Sean Spicer says Obama administration was responsible for Michael Flynn’s vetting

White House press secretary Sean Spicer attempted Thursday to shift blame to the Obama administration for its role in vetting retired Lt. Gen. Michael Flynn, the national security adviser dismissed by President Trump.

Spicer argued that the Trump transition team didn’t vet Flynn’s appointment because he already held a security clearance at the time.

“My only point is that when Gen. Flynn came into the White House, he had an active security clearance that was issued during the Obama administration with all the information that’s being discussed that occurred in 2015,” Spicer said at the daily press briefing.

“I think the president made the right decision at the right time, and he continues to stand by that,” Spicer said of Trump’s decision to request Flynn’s resignation. However, at the time, Trump appeared sympathetic, saying Flynn was the victim of a “witch hunt” and defending his reported request for immunity to testify before Congress.

Flynn resigned in February after it was revealed that he discussed lifting U.S. sanctions on Russia with the Russian ambassador and then mischaracterized their conversations to Vice President Mike Pence. Flynn was also paid hundreds of thousands by foreign governments for consulting work; he filed documents in March indicating he worked as a foreign agent on behalf of Turkey’s interests last year.

Flynn, who also clashed with the Obama administration, served as director of the Defense Intelligence Agency before being forced out in 2014.

He went on to advise the Trump campaign, but was dogged by various controversies, including his decision to accept money from the Kremlin-funded RT network for a talk in Moscow in December 2015. Flynn told Yahoo News during last summer’s Republican National Convention about the payment, but that did not stop Trump from appointing him national security adviser.

Asked directly if Flynn was sufficiently vetted by the transition team, Spicer again shifted blame by raising his security clearance under the Obama administration.

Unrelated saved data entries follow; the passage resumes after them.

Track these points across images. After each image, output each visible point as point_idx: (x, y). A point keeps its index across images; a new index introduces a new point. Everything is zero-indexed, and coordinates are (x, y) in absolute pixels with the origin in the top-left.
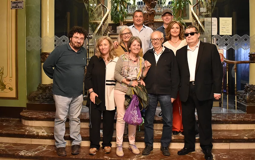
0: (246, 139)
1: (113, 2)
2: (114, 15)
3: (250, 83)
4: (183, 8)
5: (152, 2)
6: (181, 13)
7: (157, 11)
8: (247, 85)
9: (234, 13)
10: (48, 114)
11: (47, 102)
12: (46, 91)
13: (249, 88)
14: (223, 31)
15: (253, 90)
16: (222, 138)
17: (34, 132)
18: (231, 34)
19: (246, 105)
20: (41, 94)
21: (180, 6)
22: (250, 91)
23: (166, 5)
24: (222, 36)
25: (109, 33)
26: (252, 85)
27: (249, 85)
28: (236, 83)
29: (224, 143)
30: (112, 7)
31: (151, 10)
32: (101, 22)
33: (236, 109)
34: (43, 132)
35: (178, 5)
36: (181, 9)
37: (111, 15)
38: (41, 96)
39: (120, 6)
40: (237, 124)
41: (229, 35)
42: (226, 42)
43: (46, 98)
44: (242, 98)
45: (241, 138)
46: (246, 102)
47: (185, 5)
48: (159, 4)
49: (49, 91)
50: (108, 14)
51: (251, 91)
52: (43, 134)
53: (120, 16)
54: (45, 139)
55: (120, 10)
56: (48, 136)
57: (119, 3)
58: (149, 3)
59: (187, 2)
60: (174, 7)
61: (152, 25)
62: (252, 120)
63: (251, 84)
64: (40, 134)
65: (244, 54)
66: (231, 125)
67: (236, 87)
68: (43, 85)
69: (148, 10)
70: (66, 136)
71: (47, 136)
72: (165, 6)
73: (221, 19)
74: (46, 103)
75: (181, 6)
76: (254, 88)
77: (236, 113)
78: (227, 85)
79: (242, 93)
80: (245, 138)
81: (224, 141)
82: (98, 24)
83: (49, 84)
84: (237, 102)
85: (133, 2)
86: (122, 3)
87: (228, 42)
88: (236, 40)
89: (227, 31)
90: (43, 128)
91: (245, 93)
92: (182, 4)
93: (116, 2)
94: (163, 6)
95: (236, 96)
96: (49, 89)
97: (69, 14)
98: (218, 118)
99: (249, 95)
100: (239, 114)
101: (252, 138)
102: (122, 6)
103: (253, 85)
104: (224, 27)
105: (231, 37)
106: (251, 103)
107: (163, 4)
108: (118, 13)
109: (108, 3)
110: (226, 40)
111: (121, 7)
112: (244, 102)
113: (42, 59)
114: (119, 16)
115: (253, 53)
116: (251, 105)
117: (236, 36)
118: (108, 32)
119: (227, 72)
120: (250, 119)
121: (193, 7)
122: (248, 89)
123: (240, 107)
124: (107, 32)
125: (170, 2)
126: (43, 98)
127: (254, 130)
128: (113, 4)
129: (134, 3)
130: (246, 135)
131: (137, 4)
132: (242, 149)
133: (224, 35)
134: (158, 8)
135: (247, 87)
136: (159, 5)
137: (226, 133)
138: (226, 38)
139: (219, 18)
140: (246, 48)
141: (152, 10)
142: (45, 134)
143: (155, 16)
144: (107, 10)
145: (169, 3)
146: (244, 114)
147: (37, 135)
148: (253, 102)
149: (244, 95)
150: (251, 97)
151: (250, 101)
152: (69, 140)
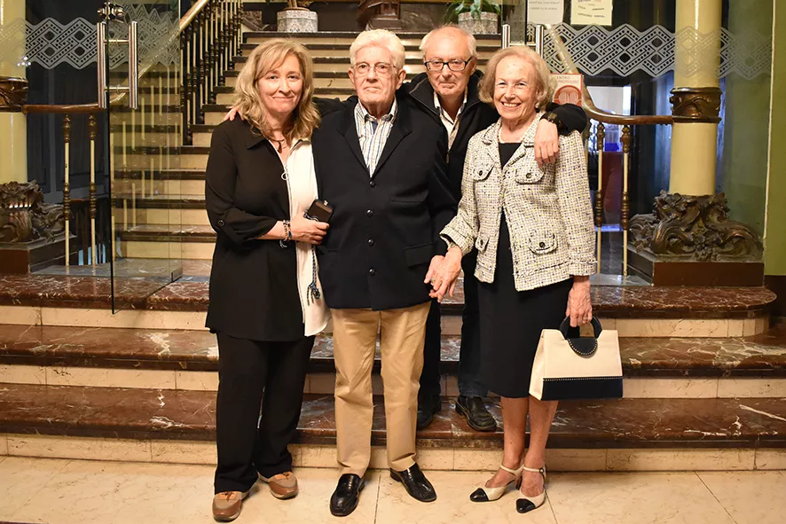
0: (637, 365)
3: (673, 190)
8: (664, 195)
13: (666, 203)
14: (583, 11)
15: (678, 211)
19: (654, 260)
22: (669, 215)
24: (578, 27)
26: (677, 194)
27: (668, 195)
28: (625, 190)
33: (625, 274)
40: (616, 318)
41: (604, 27)
42: (593, 47)
44: (644, 237)
46: (657, 249)
51: (674, 215)
62: (665, 306)
63: (674, 193)
67: (627, 202)
76: (683, 205)
78: (599, 196)
79: (646, 223)
80: (633, 362)
84: (628, 251)
87: (599, 50)
88: (625, 42)
91: (655, 222)
95: (626, 232)
99: (662, 227)
100: (630, 288)
101: (657, 362)
103: (681, 194)
105: (609, 34)
106: (671, 254)
110: (593, 41)
112: (649, 250)
115: (683, 90)
116: (668, 261)
117: (624, 29)
122: (665, 207)
127: (670, 338)
130: (639, 354)
133: (586, 26)
135: (662, 200)
138: (593, 35)
146: (645, 288)
148: (675, 249)
149: (651, 229)
150: (671, 232)
151: (668, 247)
152: (47, 365)
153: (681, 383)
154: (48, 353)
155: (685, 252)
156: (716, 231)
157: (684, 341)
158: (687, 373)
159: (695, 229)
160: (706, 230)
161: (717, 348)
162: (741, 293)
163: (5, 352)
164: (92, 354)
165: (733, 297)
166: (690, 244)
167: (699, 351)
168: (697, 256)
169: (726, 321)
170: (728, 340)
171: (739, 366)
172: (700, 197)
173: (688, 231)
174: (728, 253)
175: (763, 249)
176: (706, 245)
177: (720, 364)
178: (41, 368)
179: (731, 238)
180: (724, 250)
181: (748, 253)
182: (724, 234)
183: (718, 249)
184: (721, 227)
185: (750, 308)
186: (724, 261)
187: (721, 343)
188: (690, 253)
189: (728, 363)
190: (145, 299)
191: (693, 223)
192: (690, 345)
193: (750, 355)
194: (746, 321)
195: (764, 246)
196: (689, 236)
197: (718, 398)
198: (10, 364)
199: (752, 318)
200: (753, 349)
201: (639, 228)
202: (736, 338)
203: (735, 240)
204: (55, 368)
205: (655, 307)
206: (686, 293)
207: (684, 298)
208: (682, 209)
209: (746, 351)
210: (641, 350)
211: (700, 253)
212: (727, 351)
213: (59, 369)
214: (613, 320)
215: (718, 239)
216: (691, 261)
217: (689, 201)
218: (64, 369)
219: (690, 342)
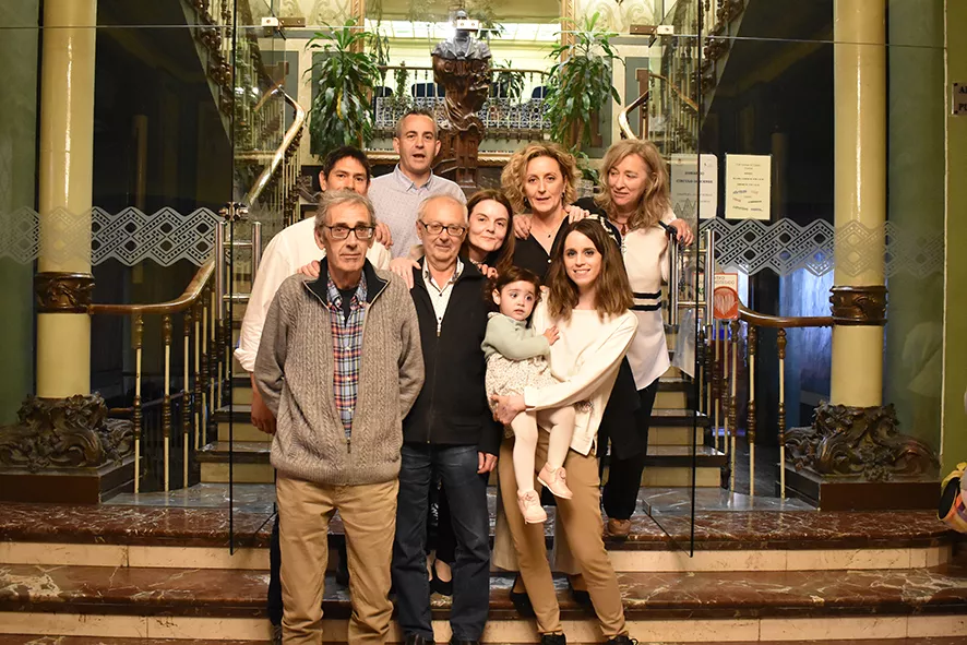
0: (819, 603)
1: (321, 81)
2: (324, 132)
3: (835, 400)
4: (588, 115)
5: (472, 88)
6: (581, 133)
7: (488, 121)
8: (825, 408)
9: (778, 139)
10: (61, 515)
11: (58, 470)
12: (56, 423)
13: (829, 415)
14: (738, 204)
15: (844, 425)
16: (733, 599)
17: (7, 584)
18: (768, 218)
19: (820, 482)
20: (34, 436)
21: (579, 105)
22: (833, 429)
23: (523, 102)
24: (733, 222)
25: (302, 202)
26: (841, 406)
27: (830, 407)
28: (782, 400)
29: (738, 618)
30: (317, 100)
31: (466, 117)
32: (271, 160)
33: (783, 497)
34: (44, 587)
35: (570, 102)
36: (582, 119)
37: (312, 132)
38: (36, 444)
39: (345, 99)
40: (787, 549)
41: (761, 221)
42: (750, 244)
43: (57, 454)
44: (803, 454)
45: (802, 600)
46: (821, 468)
47: (598, 104)
48: (495, 95)
49: (66, 423)
50: (301, 129)
51: (838, 429)
52: (45, 593)
53: (347, 139)
54: (54, 613)
55: (349, 114)
56: (67, 599)
57: (345, 85)
58: (461, 89)
59: (604, 93)
60: (555, 110)
61: (471, 176)
62: (840, 535)
63: (836, 405)
64: (32, 594)
65: (814, 294)
66: (764, 552)
67: (784, 414)
68: (42, 402)
69: (454, 119)
70: (140, 600)
71: (62, 600)
72: (520, 105)
73: (730, 158)
74: (55, 474)
75: (582, 105)
76: (848, 418)
77: (782, 509)
78: (752, 408)
79: (804, 438)
80: (816, 599)
81: (738, 613)
82: (259, 169)
83: (67, 399)
84: (786, 470)
85: (397, 85)
86: (356, 87)
87: (756, 246)
88: (785, 238)
89: (755, 205)
90: (43, 570)
91: (815, 437)
92: (586, 99)
93: (331, 83)
94: (513, 104)
95: (782, 448)
96: (66, 416)
97: (142, 122)
98: (717, 527)
99: (828, 444)
100: (795, 513)
101: (841, 598)
102: (356, 100)
103: (846, 405)
104: (743, 188)
105: (768, 229)
106: (838, 474)
107: (512, 96)
108: (340, 124)
109: (301, 86)
110: (750, 237)
111: (351, 101)
112: (810, 469)
113: (40, 300)
114: (343, 136)
115: (845, 288)
116: (835, 481)
117: (784, 224)
118: (300, 198)
119: (752, 357)
120: (834, 531)
121: (628, 113)
122: (828, 421)
123: (796, 487)
124: (297, 199)
125: (539, 88)
126: (40, 453)
127: (846, 570)
128: (317, 90)
129: (401, 89)
130: (820, 590)
131: (410, 93)
132: (805, 641)
134: (493, 110)
135: (823, 413)
136: (497, 101)
137: (744, 585)
138: (749, 231)
139: (725, 157)
140: (818, 271)
141: (471, 119)
142: (55, 593)
143: (483, 142)
144: (295, 113)
145: (536, 93)
146: (811, 514)
147: (20, 597)
148: (843, 468)
149: (812, 445)
150: (838, 449)
151: (835, 466)
152: (149, 615)
153: (867, 622)
154: (152, 601)
155: (854, 472)
156: (886, 447)
157: (863, 574)
158: (874, 611)
159: (863, 445)
160: (875, 445)
161: (902, 582)
162: (919, 517)
163: (99, 600)
164: (204, 602)
165: (912, 522)
166: (858, 462)
167: (883, 585)
168: (867, 475)
169: (908, 550)
170: (911, 571)
171: (931, 602)
172: (867, 409)
173: (855, 447)
174: (900, 471)
175: (940, 467)
176: (876, 463)
177: (910, 600)
178: (142, 618)
179: (904, 455)
180: (898, 468)
181: (923, 471)
182: (896, 450)
183: (891, 468)
184: (892, 443)
185: (933, 535)
186: (895, 481)
187: (904, 575)
188: (860, 472)
189: (918, 598)
190: (254, 535)
191: (859, 439)
192: (871, 580)
193: (940, 589)
194: (930, 550)
195: (941, 462)
196: (857, 453)
197: (907, 638)
198: (104, 614)
199: (934, 546)
200: (940, 582)
201: (795, 443)
202: (918, 569)
203: (909, 457)
204: (158, 619)
205: (830, 536)
206: (859, 519)
207: (859, 526)
208: (848, 422)
209: (934, 585)
210: (820, 585)
211: (870, 472)
212: (913, 585)
213: (164, 620)
214: (784, 552)
215: (890, 457)
216: (860, 481)
217: (855, 413)
218: (170, 620)
219: (870, 575)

“Well, with respect, you’re saying, ‘our process,’” Spicer began. “The process is, every government employee who’s eligible for a clearance goes through the same process. So, it’s not — we don’t have a unique process.”

Spicer declined to say whether the administration regretted Flynn’s appointment, repeating his earlier statement that Trump “made the right decision at the right time,” regarding Flynn’s eventual ouster less than a month after inauguration.